Tuesday, April 9, 2013

Leviticus 11:1-13:59


Leviticus 11 contains instructions for distinguishing between clean and unclean foods. In this context the terms clean and unclean refer neither to hygiene nor morality, though they may overlap those categories. What they refer to is holiness, that is, a sense that the Isaraelites are set apart as God's special people.

For I am the Lord who brought you up from the land of Egypt, to be your God; you shall be holy, for I am holy. (Leviticus 11:45).

That which is clean is acceptable to be brought into the presence of God. We are reminded in this chapter that uncleanness is a kind of contagion. It is spread by contact.

Clean animals, suitable for eating, are those that chew cud and have divided hooves. Clean fish have scales and fins (No shellfish). Clean insects are the ones that fly and/or hop. I've read that cleanness has to do with things being "properly ordered" or "in their appropriate place." What is soil in the garden is dirt in the kitchen.

Chapter 11 treats us to some of the misconceptions of ancient zoology. Rock badgers chew cud. Bats are birds. Insects walk on "all fours."

In chapter 12 we learn that childbirth renders a woman temporarily unclean. The length of that impurity is doubled if she has a girl. Return to a state of cleanness requires a sacrifice.

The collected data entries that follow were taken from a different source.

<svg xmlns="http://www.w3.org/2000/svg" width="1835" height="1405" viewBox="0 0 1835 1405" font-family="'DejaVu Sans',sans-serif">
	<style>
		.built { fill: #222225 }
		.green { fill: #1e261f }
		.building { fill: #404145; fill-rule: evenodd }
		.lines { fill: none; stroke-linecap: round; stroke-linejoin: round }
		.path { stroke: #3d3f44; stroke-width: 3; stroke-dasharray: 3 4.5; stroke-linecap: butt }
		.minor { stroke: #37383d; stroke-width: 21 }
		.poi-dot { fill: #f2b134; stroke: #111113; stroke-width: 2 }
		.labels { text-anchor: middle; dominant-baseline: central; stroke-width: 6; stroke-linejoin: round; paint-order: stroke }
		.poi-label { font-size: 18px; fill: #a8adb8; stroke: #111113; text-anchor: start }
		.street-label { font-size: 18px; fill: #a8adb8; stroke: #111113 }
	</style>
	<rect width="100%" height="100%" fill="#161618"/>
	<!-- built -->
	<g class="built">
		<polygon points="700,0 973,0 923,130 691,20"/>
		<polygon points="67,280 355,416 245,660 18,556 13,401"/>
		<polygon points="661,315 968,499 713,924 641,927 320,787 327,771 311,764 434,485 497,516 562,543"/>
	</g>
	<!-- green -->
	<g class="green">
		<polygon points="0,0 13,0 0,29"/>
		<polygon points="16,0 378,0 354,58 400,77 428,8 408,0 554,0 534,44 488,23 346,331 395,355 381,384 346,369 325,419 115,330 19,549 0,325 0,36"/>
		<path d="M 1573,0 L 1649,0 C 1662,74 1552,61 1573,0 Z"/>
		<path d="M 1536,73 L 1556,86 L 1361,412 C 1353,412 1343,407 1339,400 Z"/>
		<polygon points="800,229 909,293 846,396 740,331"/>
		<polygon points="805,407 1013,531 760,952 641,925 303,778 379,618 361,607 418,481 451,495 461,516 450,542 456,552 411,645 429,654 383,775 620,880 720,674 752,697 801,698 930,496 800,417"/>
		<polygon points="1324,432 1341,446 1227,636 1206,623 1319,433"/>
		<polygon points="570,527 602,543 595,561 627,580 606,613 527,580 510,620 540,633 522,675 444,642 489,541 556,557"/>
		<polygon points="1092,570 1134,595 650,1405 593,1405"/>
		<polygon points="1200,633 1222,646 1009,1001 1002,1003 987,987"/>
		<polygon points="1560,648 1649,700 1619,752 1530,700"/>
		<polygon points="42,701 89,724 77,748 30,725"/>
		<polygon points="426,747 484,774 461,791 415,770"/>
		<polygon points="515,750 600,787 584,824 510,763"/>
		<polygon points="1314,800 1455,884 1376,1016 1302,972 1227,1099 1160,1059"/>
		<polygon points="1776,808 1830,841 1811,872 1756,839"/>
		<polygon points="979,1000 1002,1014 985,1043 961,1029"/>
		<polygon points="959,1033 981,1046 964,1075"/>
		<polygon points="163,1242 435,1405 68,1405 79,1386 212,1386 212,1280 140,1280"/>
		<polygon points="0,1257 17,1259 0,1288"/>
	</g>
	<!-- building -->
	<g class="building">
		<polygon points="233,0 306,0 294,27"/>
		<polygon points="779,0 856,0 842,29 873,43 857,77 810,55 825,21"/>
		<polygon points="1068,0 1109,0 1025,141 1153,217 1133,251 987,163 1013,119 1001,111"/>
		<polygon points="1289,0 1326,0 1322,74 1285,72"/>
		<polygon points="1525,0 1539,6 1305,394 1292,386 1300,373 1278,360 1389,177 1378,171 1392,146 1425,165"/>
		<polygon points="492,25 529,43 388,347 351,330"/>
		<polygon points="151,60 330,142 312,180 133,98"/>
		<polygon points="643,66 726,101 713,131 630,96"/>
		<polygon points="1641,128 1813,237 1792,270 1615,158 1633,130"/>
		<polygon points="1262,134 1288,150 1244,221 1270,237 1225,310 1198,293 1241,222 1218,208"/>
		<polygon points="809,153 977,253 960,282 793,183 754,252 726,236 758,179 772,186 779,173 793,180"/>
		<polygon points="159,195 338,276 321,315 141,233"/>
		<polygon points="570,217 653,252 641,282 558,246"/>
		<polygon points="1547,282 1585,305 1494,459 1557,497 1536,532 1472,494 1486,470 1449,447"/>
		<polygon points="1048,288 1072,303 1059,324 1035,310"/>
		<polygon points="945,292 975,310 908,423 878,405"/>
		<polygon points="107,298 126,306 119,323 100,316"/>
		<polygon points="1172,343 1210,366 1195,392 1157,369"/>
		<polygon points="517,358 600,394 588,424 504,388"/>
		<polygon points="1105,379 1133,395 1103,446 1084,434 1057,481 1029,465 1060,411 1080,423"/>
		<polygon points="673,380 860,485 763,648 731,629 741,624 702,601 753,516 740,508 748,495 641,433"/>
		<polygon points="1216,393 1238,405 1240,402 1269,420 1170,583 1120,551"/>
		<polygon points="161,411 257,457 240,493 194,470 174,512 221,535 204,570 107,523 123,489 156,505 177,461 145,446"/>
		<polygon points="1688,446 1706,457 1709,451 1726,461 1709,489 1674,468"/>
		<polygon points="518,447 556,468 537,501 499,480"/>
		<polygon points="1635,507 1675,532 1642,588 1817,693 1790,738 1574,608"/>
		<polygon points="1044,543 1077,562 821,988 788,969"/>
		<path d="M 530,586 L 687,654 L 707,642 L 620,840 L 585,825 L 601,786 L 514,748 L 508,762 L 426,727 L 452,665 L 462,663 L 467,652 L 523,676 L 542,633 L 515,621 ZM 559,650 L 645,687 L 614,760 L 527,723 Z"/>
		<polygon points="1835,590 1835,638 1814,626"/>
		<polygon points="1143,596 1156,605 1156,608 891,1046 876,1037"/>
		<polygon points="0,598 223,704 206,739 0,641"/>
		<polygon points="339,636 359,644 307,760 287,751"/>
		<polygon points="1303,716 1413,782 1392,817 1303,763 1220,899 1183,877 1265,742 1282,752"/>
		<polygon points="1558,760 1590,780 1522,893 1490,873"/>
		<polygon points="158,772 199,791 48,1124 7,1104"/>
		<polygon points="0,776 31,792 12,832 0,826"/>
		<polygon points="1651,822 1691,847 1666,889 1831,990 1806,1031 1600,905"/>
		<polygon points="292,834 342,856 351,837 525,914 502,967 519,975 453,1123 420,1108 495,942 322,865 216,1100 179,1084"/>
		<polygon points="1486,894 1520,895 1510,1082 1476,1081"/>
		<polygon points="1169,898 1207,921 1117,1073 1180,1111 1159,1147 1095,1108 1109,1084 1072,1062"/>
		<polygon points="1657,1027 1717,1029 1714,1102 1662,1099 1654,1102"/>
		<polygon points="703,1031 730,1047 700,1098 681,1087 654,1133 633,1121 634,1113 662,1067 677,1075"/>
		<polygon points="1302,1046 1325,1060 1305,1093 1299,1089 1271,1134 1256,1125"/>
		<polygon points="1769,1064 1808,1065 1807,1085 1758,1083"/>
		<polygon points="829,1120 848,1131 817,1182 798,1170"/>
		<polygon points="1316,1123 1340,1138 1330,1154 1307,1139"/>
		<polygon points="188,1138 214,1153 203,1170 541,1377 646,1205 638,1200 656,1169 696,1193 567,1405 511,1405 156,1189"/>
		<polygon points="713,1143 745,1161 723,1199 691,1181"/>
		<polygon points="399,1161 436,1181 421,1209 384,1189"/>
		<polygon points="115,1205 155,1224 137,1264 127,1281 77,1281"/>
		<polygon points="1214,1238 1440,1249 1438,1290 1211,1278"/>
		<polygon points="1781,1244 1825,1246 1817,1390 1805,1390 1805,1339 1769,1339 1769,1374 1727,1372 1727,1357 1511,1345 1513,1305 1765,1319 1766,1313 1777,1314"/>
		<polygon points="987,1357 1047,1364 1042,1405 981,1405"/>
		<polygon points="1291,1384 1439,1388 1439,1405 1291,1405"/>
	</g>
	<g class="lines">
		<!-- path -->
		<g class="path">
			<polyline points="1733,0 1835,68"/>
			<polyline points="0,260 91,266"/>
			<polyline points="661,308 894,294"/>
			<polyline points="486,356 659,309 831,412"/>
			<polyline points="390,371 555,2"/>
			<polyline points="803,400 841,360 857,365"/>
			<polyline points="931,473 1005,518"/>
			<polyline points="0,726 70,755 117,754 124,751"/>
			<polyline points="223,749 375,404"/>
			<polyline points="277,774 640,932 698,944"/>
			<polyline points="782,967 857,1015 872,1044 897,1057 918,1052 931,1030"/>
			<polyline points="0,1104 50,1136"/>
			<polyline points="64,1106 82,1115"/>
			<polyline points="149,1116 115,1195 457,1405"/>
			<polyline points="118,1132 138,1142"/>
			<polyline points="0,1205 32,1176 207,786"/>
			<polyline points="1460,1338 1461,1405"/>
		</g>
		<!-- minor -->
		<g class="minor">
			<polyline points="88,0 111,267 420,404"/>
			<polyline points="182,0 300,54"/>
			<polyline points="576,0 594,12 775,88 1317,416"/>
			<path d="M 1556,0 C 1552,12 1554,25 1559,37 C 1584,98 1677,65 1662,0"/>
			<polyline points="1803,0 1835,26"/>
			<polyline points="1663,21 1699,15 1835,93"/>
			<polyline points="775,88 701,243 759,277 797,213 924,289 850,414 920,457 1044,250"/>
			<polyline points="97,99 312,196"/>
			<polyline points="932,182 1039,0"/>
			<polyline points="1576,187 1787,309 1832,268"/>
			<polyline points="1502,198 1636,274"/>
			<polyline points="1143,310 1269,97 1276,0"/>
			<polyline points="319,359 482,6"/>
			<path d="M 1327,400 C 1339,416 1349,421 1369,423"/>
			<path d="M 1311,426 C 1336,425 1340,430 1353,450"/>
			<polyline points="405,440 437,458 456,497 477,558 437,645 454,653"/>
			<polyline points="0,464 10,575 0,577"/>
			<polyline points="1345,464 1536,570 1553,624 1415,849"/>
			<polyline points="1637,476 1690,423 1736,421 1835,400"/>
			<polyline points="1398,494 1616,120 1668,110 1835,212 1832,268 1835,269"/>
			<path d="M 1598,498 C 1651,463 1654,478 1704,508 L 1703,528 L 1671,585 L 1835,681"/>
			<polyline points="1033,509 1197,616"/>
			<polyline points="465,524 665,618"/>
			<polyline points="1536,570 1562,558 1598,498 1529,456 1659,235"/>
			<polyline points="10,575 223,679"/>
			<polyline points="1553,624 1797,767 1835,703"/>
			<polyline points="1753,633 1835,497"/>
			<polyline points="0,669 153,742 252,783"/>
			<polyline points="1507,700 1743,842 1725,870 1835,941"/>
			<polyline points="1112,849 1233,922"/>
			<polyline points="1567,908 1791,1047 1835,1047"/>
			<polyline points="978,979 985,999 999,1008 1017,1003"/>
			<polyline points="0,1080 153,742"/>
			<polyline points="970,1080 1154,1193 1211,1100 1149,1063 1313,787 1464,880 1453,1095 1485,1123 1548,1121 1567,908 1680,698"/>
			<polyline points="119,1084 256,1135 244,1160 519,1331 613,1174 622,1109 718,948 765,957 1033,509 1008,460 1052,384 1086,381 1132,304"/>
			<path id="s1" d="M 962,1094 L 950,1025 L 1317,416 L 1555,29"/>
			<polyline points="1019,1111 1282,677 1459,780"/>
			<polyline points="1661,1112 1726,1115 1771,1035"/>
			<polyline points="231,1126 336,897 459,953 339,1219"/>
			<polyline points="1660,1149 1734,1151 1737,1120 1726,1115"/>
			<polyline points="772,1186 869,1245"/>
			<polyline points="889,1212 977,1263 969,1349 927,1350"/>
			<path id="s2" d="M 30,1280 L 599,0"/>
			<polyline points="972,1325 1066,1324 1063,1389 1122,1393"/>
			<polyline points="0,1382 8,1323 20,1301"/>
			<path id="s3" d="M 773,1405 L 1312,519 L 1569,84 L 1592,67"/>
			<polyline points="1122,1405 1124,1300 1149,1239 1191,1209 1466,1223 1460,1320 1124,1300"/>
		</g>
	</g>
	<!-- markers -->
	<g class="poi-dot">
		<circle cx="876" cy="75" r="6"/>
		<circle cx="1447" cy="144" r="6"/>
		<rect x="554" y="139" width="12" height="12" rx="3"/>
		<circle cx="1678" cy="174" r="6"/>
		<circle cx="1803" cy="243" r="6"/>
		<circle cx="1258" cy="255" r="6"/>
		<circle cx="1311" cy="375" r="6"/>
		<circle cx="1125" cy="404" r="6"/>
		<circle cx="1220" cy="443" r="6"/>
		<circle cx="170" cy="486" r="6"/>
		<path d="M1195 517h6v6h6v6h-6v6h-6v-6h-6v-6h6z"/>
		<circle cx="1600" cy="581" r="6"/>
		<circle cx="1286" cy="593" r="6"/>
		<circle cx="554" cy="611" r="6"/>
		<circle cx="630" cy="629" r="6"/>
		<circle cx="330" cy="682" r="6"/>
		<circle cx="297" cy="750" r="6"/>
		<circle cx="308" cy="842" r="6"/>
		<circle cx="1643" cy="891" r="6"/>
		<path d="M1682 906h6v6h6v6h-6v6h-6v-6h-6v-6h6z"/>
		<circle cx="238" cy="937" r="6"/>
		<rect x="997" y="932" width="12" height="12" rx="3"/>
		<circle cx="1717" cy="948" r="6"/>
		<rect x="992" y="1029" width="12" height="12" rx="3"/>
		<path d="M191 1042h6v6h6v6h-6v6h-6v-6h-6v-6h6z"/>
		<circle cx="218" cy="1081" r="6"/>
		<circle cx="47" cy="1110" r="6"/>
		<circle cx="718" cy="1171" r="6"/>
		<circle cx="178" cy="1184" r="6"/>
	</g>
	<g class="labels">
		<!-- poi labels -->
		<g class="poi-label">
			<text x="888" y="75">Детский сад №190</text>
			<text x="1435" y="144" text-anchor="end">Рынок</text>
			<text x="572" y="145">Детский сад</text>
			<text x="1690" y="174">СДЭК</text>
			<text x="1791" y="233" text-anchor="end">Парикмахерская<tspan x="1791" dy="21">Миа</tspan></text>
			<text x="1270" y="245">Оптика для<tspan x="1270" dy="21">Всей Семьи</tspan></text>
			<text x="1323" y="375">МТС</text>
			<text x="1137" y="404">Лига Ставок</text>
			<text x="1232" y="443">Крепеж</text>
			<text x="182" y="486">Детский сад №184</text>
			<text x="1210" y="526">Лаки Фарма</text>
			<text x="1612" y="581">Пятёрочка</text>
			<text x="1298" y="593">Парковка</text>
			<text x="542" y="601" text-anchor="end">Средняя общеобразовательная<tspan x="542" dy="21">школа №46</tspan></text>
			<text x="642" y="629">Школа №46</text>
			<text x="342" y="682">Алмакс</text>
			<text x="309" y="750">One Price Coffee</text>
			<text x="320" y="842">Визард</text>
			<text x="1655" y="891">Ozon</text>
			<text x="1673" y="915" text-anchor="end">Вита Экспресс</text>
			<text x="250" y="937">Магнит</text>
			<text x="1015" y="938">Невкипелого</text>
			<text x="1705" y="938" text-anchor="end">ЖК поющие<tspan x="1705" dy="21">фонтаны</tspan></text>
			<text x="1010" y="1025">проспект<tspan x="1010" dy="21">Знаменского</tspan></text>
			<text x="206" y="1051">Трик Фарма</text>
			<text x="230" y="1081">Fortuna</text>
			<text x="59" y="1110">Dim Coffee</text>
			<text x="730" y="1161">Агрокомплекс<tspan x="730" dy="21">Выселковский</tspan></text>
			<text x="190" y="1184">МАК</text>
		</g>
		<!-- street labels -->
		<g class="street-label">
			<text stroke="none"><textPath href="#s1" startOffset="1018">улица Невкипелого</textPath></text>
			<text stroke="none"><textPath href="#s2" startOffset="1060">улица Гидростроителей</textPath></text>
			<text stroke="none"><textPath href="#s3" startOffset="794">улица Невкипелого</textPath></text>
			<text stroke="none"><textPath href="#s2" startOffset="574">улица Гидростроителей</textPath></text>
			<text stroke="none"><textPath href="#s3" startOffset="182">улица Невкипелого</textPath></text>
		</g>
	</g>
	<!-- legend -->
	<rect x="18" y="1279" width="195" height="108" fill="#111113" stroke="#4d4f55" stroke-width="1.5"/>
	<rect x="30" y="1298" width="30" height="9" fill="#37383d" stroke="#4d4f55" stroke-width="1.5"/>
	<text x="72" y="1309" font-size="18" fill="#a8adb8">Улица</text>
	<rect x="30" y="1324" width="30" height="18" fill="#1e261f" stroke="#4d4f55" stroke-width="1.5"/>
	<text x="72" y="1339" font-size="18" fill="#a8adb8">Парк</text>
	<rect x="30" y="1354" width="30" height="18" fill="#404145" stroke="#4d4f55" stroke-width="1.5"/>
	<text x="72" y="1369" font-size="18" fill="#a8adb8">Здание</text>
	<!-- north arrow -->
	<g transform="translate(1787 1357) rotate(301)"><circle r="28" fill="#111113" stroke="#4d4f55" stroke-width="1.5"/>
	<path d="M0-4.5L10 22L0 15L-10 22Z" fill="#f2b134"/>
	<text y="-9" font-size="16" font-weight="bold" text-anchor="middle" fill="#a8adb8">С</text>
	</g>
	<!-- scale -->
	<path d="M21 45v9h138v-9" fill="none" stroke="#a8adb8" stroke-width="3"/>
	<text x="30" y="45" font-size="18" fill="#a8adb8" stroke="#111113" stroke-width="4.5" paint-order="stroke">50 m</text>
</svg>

Chapter 13 tells, in exacting detail, how the priests of ancient Israel were to diagnose leprosy, a term that refers to several diseases of the skin and also, apparently, to molds that might infect houses and fabrics. All of these things are unclean. People with leprosy are isolated from their neighbors, not to prevent the spread of disease so much as the spread of uncleanness.

I remember, many years ago, attending a friend's Bar Mitzvah. the Torah portion that day was from Leviticus 13. The rabbi spoke about leprosy infecting houses. I don't remember what he said but I was impressed that he found something in this passage about which to speak meaningfully.